Dans une série de trois articles, le cabinet commente une sélection de décisions publiées dans les feuilles roses du Conseil d’Etat du mois d’octobre 2022, afin de les mettre en perspective avec le secteur de l’énergie.
Le premier commentaire concernait l’annulation d’une délibération de la Commission de régulation de l’énergie (CRE) relative aux obligations des responsables d’équilibre. Le deuxième commentaire avait pour objet les sanctions administratives.
Ce troisième article porte sur les recours visant à imposer à l’administration d’adopter des actes d’application lorsque sa carence excède un délai raisonnable.
Par une décision Fédération nationale des étudiants en kinésithérapie du 7 octobre 2022, le Conseil d’Etat affine l’office du juge lorsqu’il statue sur un refus de l’autorité administrative d’édicter un acte pourtant prévu par un autre texte.
Des carences multiples. Ces situations sont nombreuses dans le secteur de l’énergie. On peut notamment citer :
Des causes protéiformes. La cause de ces carences est parfois politique. On pense ainsi au calcul de l’ARENH ou aux réseaux fermés de distribution.
On peut aussi évoquer l’inflation normative, qu’elle soit législative ou réglementaire. Elle fait l’objet d’un suivi annuel dont les pages 27 et 28 – le nombre de mots – sont les plus pertinentes. Ce phénomène n’épargne pas le secteur de l’énergie bien au contraire, en témoigne l’actualité parlementaire et ministérielle.
Cette multiplication des normes est imputable aux institutions politiques mais les opérateurs économiques n’y sont pas non plus étrangers. Cela entraîne des difficultés autres que la seule complexité juridique : des dispositions sont rédigées hâtivement, au détriment de leur lisibilité et parfois de leur articulation avec les textes existants.

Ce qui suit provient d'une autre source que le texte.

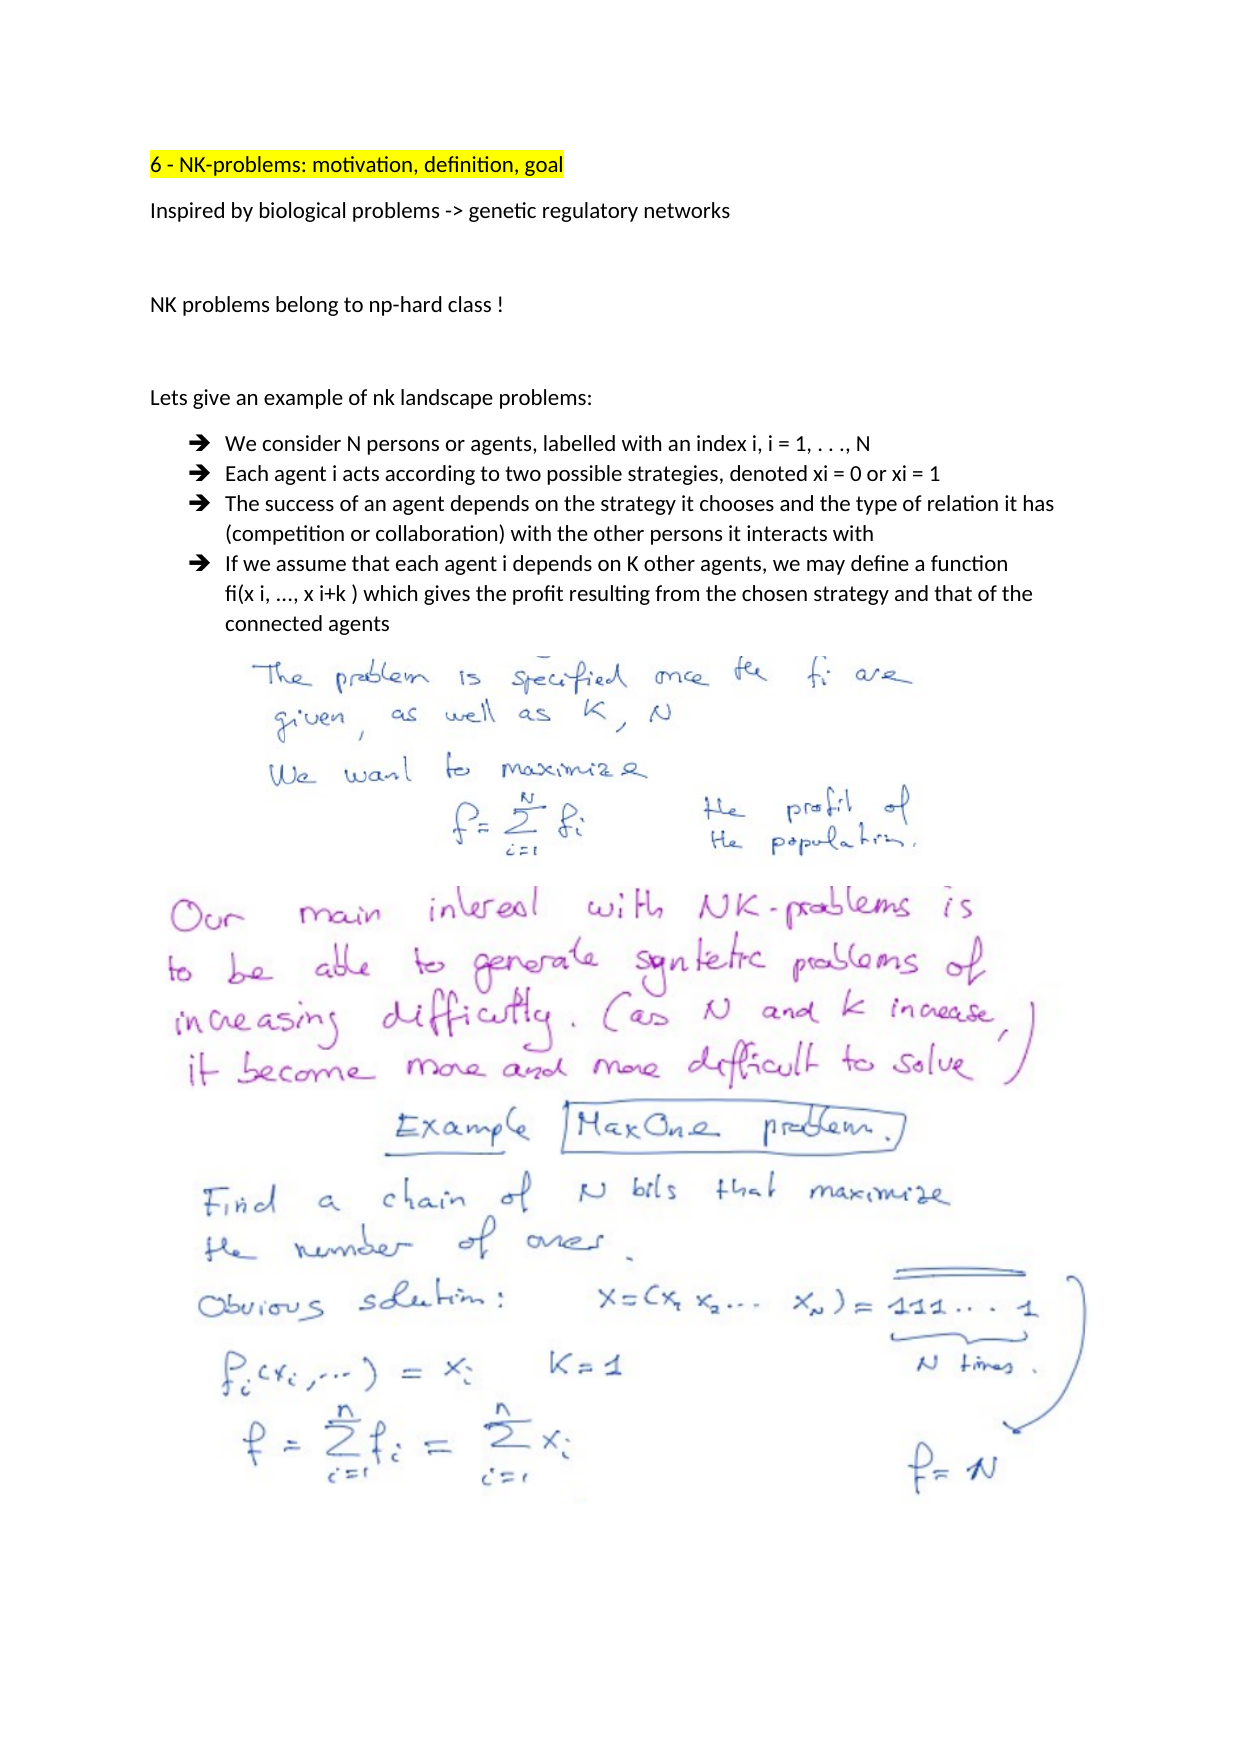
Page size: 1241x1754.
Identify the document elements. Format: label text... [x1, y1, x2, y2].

text NK problems belong to np-hard class ! [150, 290, 1090, 318]
list The success of an agent depends on the strategy it chooses and the type of relation it has (competition or collaboration) with the other persons it interacts with [187, 489, 1090, 547]
text 6 - NK-problems: motivation, definition, goal [150, 150, 1090, 178]
list If we assume that each agent i depends on K other agents, we may define a function fi(x i, ..., x i+k ) which gives the profit resulting from the chosen strategy and that of the connected agents [187, 549, 1090, 637]
text Inspired by biological problems -> genetic regulatory networks [150, 197, 1090, 224]
list We consider N persons or agents, labelled with an index i, i = 1, . . ., N [187, 429, 1090, 457]
text Lets give an example of nk landscape problems: [150, 383, 1090, 411]
list Each agent i acts according to two possible strategies, denoted xi = 0 or xi = 1 [187, 459, 1090, 487]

La difficulté de l’autorité administrative, au regard des moyens humains dont elle dispose, à édicter les actes d’application de normes supérieures dans un délai raisonnable, est une autre conséquence de cette hyper-normativité. Elle n’est pas récente : elle avait déjà fait l’objet d’une question parlementaire du 22 avril 2004.
Une solution juridique. La représentation d’intérêts est parfois insuffisante à débloquer un acte demeuré à l’état de projet. Le recours pour excès de pouvoir trouve ici son utilité, dans un contentieux à l’office particulier précisé par le Conseil d’Etat dans sa décision du 7 octobre :
Utilisé dans cette affaire pour obtenir la fixation du montant des droits d’inscription des étudiants en masso-kinésithérapie dans les instituts relevant d’un établissement public de santé dans un délai de deux mois, ce type de contentieux peut être utile dans tout secteur, dès lors qu’une carence déraisonnablement longue de l’action administrative est constatée.

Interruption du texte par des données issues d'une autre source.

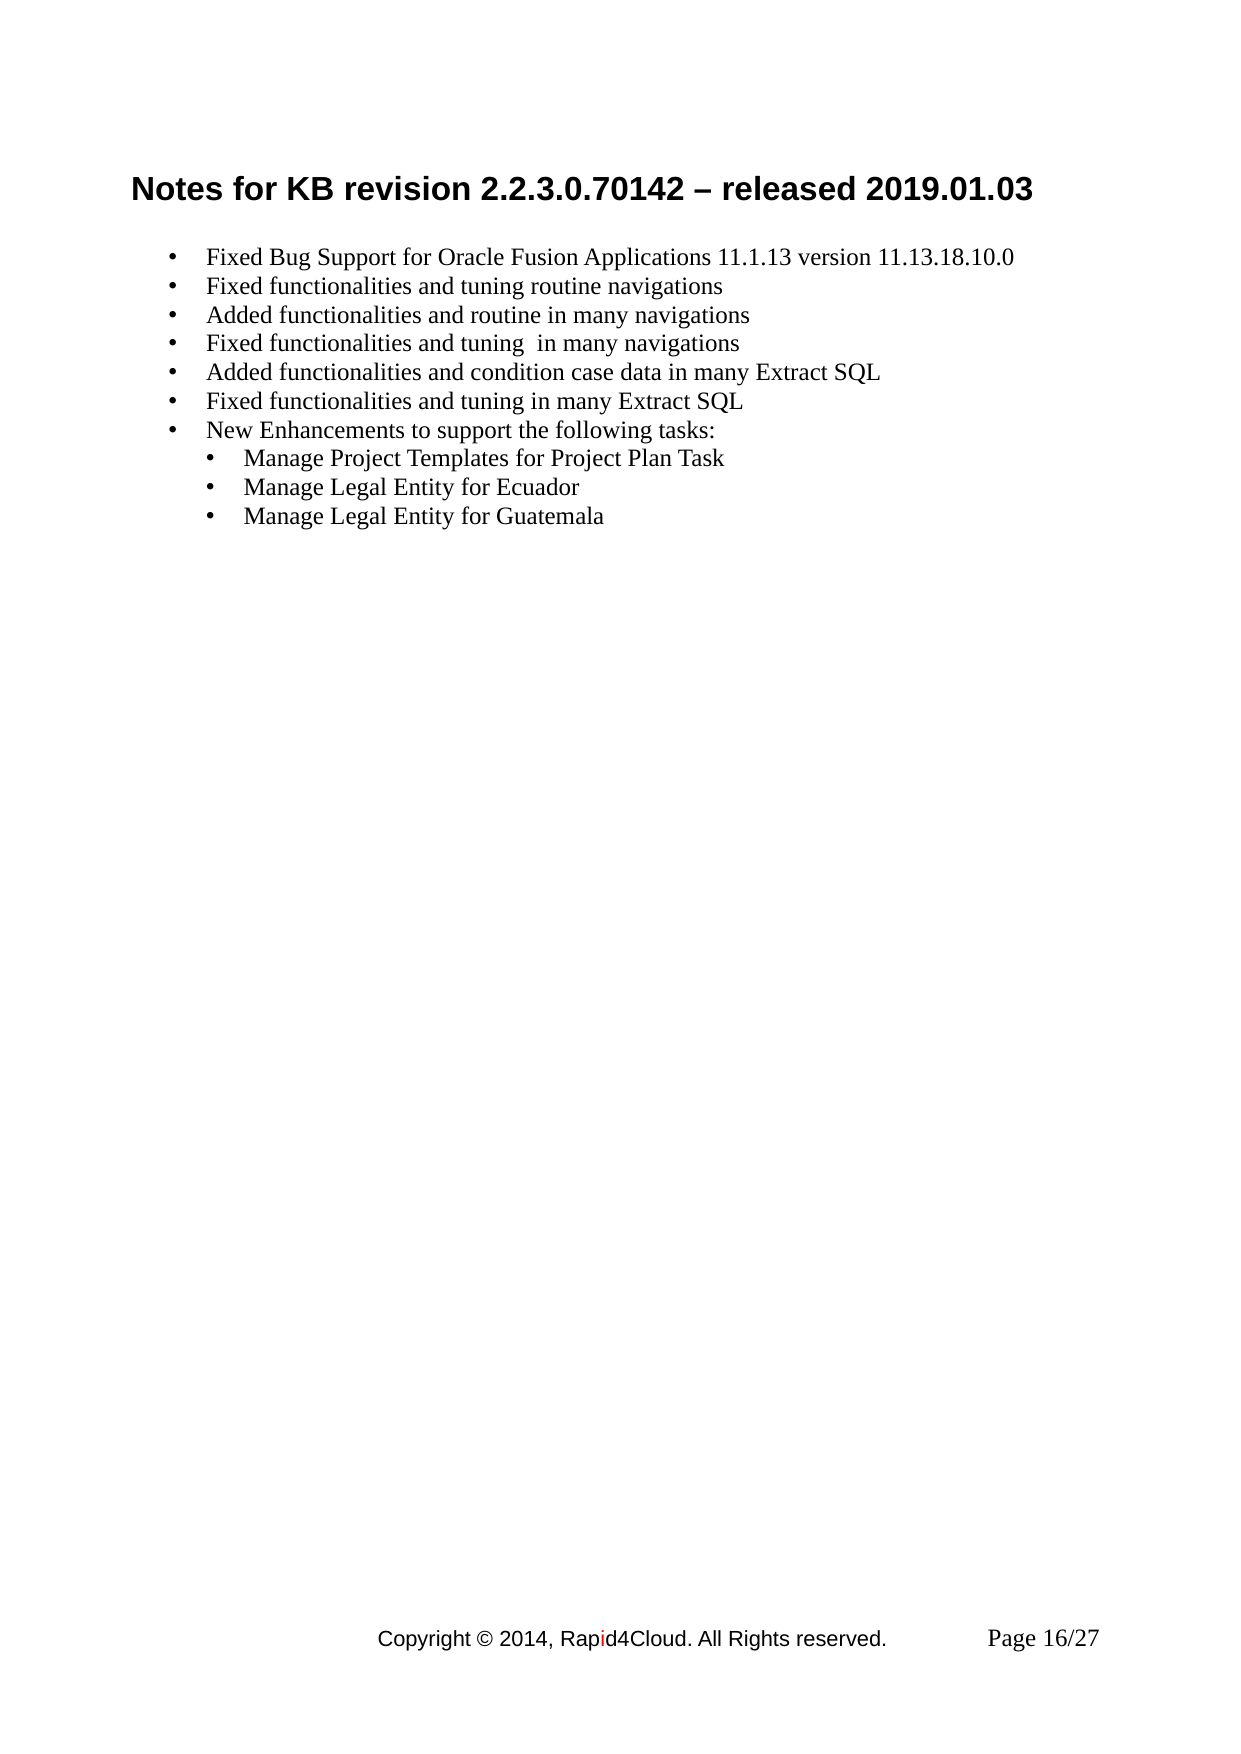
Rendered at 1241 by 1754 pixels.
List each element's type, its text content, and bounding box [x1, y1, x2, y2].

Il s’agissait ici d’un arrêté prévu par décret mais la carence peut également concerner un décret nécessaire à l’application d’une loi – ou logiquement d’une ordonnance.
La précision du Conseil d’Etat quant à la date d’appréciation de la carence de l’administration est particulièrement intéressante : le juge apprécie les règles et circonstances au jour où il statue. Ainsi, quand bien même la condition tenant au délai raisonnable n’était pas satisfaite à la date introductive d’instance, elle pourrait l’être à la date du jugement.

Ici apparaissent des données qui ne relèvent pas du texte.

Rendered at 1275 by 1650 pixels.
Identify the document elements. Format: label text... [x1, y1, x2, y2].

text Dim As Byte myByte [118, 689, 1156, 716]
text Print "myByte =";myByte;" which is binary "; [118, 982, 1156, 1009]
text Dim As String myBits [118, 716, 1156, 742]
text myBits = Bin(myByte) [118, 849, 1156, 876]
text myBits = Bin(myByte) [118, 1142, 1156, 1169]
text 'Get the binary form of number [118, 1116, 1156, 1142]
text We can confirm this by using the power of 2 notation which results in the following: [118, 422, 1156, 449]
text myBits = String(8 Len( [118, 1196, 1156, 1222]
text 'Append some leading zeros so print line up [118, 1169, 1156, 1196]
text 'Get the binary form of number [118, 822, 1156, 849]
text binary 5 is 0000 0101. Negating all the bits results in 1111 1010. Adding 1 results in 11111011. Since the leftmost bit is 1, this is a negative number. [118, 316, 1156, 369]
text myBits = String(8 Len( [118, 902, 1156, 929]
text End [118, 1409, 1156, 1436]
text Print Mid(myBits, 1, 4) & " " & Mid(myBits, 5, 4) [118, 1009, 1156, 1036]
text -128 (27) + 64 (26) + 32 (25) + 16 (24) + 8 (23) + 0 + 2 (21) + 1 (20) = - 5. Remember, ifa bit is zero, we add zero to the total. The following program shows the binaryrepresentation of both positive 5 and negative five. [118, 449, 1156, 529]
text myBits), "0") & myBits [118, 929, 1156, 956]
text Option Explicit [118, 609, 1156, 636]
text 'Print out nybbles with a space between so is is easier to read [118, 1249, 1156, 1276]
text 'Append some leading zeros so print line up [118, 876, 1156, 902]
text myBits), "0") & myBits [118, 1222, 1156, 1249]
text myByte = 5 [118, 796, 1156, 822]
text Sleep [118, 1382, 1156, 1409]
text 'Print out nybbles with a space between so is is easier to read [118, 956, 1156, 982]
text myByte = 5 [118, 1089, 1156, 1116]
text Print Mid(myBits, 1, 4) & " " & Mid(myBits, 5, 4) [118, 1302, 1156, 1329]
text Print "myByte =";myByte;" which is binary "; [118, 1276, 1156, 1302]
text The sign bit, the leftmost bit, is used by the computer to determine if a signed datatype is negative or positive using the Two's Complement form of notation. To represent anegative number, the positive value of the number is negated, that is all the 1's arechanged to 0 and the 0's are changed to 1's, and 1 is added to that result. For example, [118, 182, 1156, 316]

Il s’agit de l’extension de ce qui avait été jugé le 19 juillet 2019 par le Conseil d’Etat réuni en Assemblée, s’agissant du refus d’abroger un acte réglementaire illégal. Sans le poser en principe, le Conseil d’Etat l’avait déjà appliqué au refus d’édicter un décret prévu par une loi.
Enfin, ainsi que le relève le rapporteur public Raphaël Chambon dans ses conclusions sur l’affaire commentée, la carence de l’administration n’est illégale que si l’application de la disposition existante est « manifestement impossible » (selon une autre rédaction, si cette disposition est « manifestement inapplicable ») ou lorsque cette carence conduit l’administration à méconnaître la volonté du législateur.
Le délai raisonnable. L’appréciation du délai raisonnable s’effectue au cas par cas, en fonction des circonstances. Un changement de majorité politique ou la complexité du texte d’application sont des éléments contextuels pris en compte par le juge administratif.
Concrètement, un délai inférieur à un an sera sans doute raisonnable mais il est improbable que la question se pose – en tout cas devant le juge du fond – en raison du délai de jugement qui excède souvent un an. Un délai de deux ans est parfois justifiable mais il l’est plus rarement au-delà.
Si on considère donc que le juge apprécie le délai raisonnable à la date de sa décision, la carence de l’administration sera souvent illégale à moins qu’il ait adopté les textes d’application nécessaires dans l’intervalle, auquel cas le requérant aura en tout état de cause obtenu satisfaction.
Enfin, la carence fautive de l’administration est susceptible d’engager la responsabilité de l’Etat s’il en résulte un préjudice direct et certain, mais le plus souvent les demandeurs à ces instances cherchent avant tout l’effet utile de leur recours : l’adoption de l’acte tant attendu.